Monte-Carlo simulation

We perform Monte-Carlo simulation to study the statistical properties of MPT empirically. The parameter setting is the same as the previous section. The sample size is set at n = 1,000. But to avoid the heavy computation burdens of simulating a very large panel of Zs, this time we let Zs have a perturbation proportion of 1.0 and a larger perturbation strength (σ2 = 0.004, a probability of 95% that is between 0.88 ~ 1.13). Additionally, we also consider dependent Zs. Specifically, we simulate Zs using a first-order Markov chain, in both the case and the control groups, assuming an odds ratio between successive Zs of 2.0 (mild dependency) and 5.0 (strong dependency), respectively. We perform a total of 1,000 simulations. In each round of the simulation, we conduct 1,000 permutations to obtain an empirical P-value for MPT. The power of MPT is then calculated as the proportion of the simulations with a P-value < 0.05.

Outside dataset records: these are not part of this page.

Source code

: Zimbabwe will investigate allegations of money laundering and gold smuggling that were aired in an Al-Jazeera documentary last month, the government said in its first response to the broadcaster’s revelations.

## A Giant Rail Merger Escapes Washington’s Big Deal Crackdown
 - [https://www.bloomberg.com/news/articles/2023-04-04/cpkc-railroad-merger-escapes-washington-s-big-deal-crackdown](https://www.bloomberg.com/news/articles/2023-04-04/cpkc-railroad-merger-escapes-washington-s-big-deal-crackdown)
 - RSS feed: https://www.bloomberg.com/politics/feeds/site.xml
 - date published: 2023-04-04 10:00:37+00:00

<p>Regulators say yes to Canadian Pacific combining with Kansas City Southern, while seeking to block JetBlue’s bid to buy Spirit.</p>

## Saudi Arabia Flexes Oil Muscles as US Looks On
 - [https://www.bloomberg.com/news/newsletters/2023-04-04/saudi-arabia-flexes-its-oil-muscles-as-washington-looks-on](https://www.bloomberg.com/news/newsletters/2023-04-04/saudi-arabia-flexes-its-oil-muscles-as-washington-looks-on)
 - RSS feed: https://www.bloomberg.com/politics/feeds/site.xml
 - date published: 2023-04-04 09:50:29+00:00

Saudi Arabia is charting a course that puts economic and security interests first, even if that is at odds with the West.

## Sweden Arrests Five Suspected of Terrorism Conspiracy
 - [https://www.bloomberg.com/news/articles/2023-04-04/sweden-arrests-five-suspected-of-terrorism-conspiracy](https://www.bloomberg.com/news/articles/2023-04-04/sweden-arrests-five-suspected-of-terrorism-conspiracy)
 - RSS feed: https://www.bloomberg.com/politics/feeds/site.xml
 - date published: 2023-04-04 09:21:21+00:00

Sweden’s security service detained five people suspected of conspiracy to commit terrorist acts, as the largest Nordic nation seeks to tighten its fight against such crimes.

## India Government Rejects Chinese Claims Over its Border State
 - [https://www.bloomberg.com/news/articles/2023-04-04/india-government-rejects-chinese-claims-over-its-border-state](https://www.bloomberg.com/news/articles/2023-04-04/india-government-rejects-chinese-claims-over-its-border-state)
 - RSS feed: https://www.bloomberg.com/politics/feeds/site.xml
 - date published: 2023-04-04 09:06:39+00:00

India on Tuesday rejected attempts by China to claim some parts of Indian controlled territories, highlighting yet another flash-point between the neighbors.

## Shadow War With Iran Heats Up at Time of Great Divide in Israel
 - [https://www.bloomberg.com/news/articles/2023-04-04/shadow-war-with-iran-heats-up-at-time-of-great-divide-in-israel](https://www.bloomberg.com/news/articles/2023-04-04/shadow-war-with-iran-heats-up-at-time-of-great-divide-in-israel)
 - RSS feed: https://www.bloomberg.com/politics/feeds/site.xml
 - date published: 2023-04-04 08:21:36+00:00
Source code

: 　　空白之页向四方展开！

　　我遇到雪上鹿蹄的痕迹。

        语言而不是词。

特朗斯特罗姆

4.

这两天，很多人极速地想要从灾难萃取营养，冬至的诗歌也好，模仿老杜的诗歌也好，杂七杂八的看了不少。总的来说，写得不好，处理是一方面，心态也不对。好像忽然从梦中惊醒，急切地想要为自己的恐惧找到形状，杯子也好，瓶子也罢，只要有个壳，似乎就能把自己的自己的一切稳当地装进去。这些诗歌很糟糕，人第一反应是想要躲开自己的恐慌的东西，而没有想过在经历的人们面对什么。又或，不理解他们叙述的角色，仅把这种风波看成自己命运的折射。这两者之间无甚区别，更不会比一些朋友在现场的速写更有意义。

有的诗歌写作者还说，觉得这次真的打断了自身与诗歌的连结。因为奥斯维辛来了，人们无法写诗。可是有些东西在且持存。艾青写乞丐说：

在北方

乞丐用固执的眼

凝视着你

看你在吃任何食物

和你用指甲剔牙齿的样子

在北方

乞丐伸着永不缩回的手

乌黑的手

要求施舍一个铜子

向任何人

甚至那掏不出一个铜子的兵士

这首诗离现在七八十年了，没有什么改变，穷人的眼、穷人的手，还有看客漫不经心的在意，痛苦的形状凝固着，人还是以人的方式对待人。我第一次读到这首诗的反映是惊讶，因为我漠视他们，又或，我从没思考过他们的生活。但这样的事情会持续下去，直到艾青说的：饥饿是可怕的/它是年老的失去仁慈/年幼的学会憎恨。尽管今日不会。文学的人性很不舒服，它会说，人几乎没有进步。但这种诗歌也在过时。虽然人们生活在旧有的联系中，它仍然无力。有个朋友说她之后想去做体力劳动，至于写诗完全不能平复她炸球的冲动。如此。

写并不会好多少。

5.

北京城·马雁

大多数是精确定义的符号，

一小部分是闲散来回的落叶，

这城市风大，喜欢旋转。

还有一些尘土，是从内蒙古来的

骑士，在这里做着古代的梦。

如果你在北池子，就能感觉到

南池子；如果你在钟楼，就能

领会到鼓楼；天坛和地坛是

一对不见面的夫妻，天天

The type I error rates of MPT for panels of independent and dependent Zs (odds ratio between successive Zs = 5.0) are also empirically checked using Monte-Carlo simulations, for different number of subjects (n = 500, 1,000, 5,000) and number of auxiliary variables (p = 100, 1,000, 5,000). (Both n and p are assumed to be fixed by design.) Here X is a sharp null, that is, X has no effect on disease in any level stratified by Zs (no perturbation effect for all Zs: I = π × σ2 = 0). Other parameters are the same as in power simulations. We perform a total of 1,000 simulations, each round with 1,000 permutations.

Application to real data

MPT is applied to a public-domain data from a genome-wide association study of age-related macular degeneration6. The study recruited 146 individuals (96 cases and 50 controls) and genotyped 116,212 single nucleotide polymorphisms (SNPs). A total of 6,639 SNPs located on chromosome 1 (where previous studies27,28 have identified a number of significant susceptibility genes) with call rate > 95%, minor allele frequency > 5% and in Hardy-Weinberg equilibrium in the control group is included in the analysis. At each SNP, heterozygote and variant homozygote are grouped together.

In the analysis, each SNP takes turn to be the X and the remaining SNPs, the Zs. (The number of auxiliary variables is p = 6638, for each and every one of the total 6639 SNPs. This number is set prior to the MPT analysis to avoid complicating the multiple testing problem.) For a low-frequency SNP, some of the cells in Supplementary Table S1 may be empty. In that case, it is totally uninformative as a perturbation variable, because its statistic is zero with the convention: 0 × log0 = 0. The P-value of the MPT for each SNP is obtained from 500,000 rounds of permutation. Because we repeatedly test each and every one of the 6639 SNPs for significance, for multiple testing correction the false discovery rate (FDR) is controlled at 0.05 using the q-values (QVALUE software)13. (Because of the dependence between SNPs, the q-value approach actually controls the FDR to be less than the nominal 0.0513,29,30.) Note that our fixation/drifting analysis does not create a multiple testing problem by itself, because the procedure was done only after the significance of a SNP had been determined.